» **HOW TO COMPLETE THIS TASK**:
Search the data below for the string "также" and copy all lines where it shows up.

» **SUPPLIED RECORDS**:
□ □ □ □ □ □ □
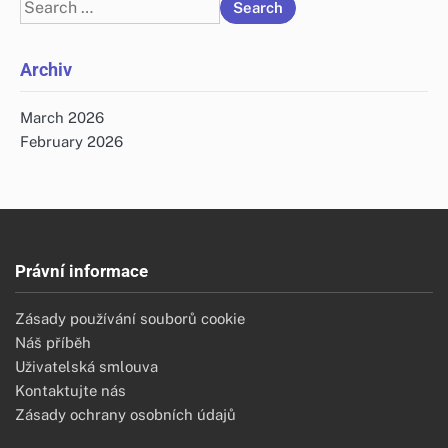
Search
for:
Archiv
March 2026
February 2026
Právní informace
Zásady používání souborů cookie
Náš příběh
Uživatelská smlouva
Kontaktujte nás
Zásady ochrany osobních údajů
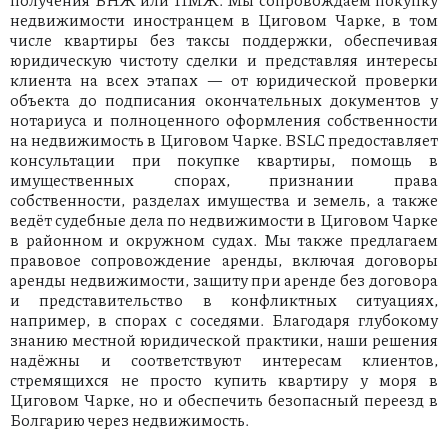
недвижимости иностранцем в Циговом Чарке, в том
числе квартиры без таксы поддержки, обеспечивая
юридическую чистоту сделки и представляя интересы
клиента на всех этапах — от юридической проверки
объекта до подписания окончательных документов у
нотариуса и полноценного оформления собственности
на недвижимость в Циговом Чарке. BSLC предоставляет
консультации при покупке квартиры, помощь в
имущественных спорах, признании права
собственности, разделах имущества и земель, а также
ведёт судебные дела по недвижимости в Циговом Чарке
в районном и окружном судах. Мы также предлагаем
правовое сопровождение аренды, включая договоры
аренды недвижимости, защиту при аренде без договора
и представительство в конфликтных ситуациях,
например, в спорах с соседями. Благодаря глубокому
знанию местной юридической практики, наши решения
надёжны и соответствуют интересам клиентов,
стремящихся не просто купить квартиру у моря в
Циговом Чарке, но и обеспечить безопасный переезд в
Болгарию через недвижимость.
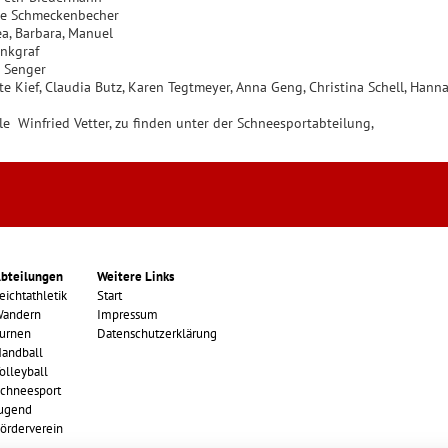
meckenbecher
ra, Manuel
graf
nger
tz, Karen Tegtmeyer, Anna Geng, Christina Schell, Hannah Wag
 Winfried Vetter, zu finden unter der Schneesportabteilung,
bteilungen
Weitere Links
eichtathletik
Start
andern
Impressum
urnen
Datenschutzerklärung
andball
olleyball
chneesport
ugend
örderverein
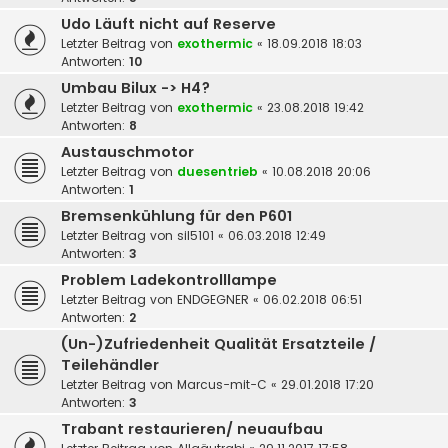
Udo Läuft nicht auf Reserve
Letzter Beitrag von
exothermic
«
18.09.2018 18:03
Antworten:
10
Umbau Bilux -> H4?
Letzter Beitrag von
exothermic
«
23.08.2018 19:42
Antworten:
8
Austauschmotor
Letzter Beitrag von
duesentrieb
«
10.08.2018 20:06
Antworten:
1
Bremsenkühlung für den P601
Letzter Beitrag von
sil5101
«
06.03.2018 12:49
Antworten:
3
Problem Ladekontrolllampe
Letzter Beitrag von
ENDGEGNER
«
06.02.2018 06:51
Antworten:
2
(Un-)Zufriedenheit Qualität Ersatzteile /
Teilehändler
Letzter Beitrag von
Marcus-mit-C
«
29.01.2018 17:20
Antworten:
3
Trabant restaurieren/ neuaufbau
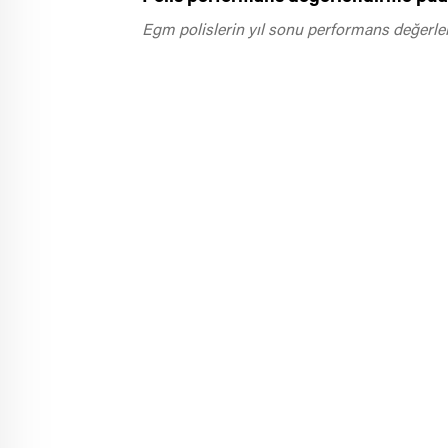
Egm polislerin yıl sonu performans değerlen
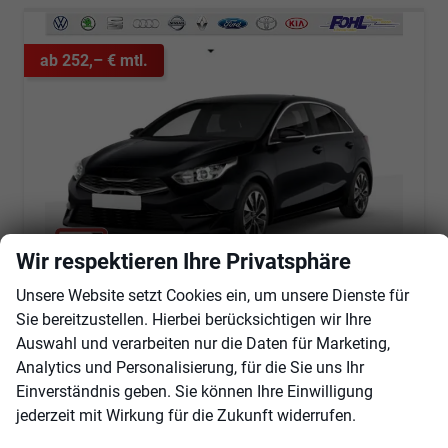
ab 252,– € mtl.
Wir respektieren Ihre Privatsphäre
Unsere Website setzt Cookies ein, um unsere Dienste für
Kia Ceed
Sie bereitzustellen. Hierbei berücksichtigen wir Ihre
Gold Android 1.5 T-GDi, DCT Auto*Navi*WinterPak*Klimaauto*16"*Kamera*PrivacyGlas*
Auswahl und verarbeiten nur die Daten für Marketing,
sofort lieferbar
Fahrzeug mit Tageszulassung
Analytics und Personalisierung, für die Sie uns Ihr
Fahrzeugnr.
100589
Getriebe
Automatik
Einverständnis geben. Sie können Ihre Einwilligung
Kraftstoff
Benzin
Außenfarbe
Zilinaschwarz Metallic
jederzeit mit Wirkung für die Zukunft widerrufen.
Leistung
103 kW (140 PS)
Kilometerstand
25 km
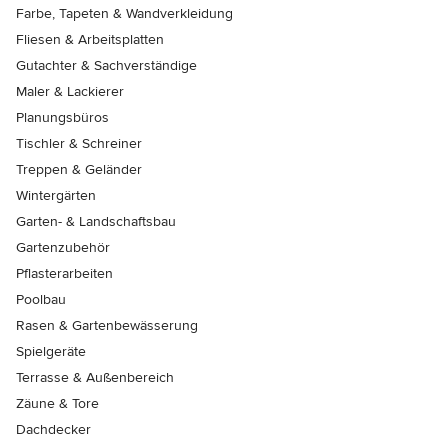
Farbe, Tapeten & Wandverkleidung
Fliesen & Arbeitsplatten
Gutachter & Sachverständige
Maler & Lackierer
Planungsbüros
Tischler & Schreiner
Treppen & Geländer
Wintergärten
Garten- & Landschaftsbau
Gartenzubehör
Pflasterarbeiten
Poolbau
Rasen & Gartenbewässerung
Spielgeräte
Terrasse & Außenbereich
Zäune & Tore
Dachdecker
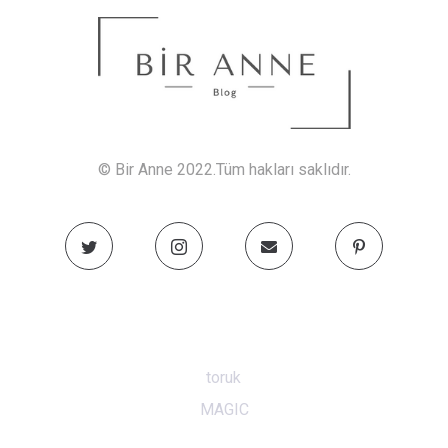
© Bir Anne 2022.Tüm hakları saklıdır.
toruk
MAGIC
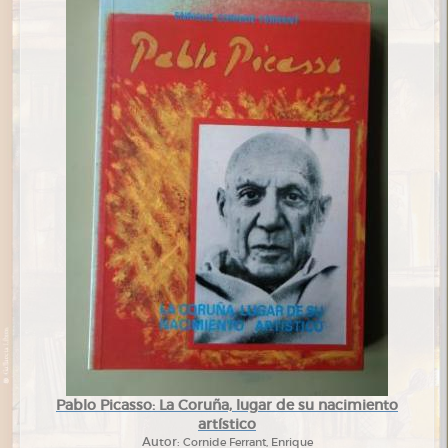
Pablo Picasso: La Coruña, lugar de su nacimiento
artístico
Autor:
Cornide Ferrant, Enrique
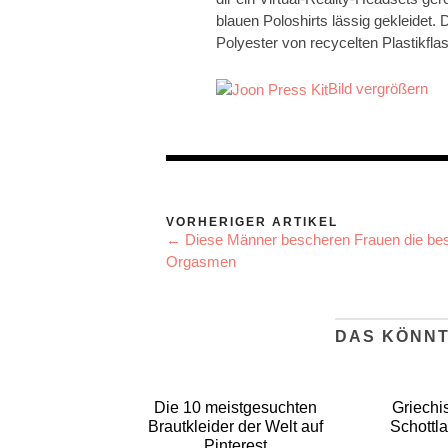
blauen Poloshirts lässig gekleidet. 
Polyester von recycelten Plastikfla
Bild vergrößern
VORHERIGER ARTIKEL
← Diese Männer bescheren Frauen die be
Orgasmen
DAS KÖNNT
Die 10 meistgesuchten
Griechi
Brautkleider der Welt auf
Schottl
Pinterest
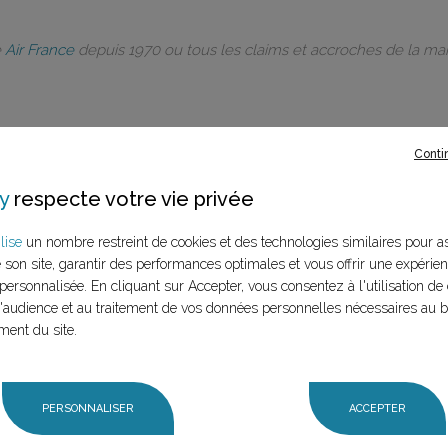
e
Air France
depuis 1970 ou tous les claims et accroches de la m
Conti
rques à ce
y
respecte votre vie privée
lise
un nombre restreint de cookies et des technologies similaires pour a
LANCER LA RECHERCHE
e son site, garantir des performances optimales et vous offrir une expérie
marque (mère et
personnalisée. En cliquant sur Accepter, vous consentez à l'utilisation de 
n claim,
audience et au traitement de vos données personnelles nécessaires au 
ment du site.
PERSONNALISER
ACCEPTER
□ □ □ □ □ □ □
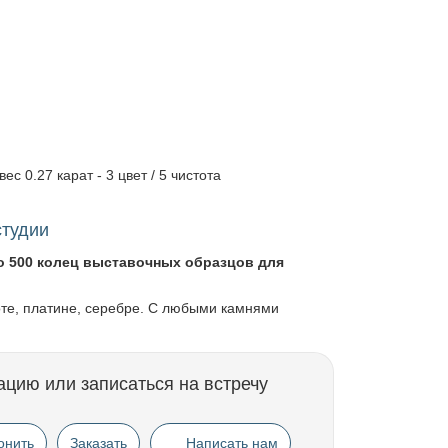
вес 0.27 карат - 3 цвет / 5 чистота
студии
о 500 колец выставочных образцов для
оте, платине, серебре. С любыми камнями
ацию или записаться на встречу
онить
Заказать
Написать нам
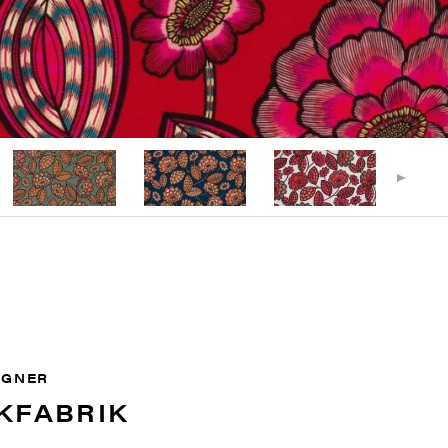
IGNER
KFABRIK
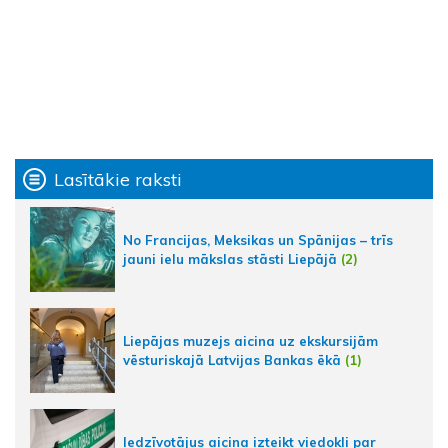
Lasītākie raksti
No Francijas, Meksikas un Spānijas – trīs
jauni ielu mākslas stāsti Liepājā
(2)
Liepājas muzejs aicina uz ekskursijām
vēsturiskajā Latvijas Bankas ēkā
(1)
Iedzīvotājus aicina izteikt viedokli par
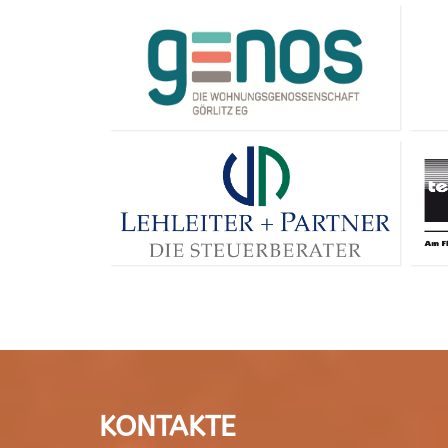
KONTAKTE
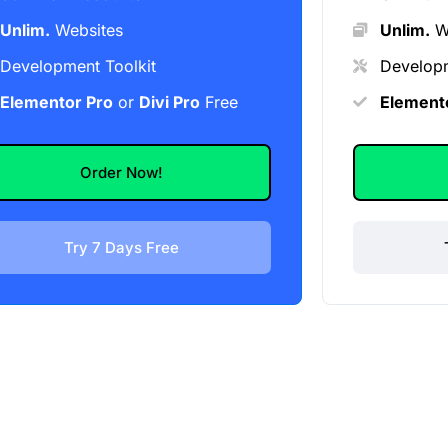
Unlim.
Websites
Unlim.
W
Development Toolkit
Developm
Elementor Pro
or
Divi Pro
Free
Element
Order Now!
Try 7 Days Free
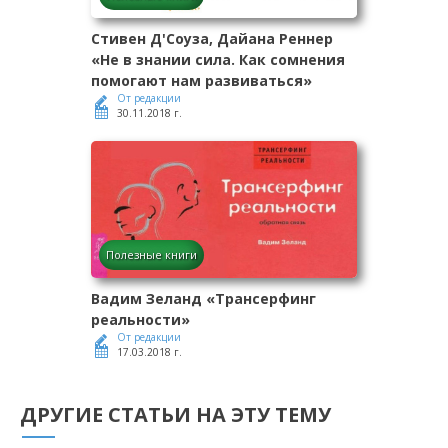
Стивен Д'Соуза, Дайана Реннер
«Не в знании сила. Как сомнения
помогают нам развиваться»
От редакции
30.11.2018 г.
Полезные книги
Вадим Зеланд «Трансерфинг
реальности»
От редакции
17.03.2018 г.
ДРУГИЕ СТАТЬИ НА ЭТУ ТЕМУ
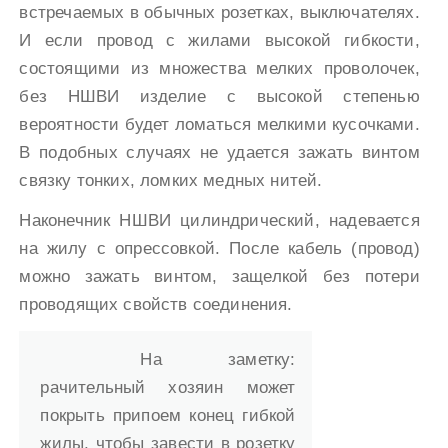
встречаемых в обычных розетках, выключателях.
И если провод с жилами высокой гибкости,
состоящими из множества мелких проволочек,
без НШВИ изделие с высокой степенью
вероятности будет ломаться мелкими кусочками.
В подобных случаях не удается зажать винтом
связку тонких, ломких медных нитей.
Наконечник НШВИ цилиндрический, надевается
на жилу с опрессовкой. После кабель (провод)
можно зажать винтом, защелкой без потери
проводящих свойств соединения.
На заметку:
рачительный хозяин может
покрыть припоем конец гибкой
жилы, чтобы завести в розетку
□ □ □ □ □ □ □
» **RESULT OF THIS TASK**:
собственности, разделах имущества и земель, а также
в районном и окружном судах. Мы также предлагаем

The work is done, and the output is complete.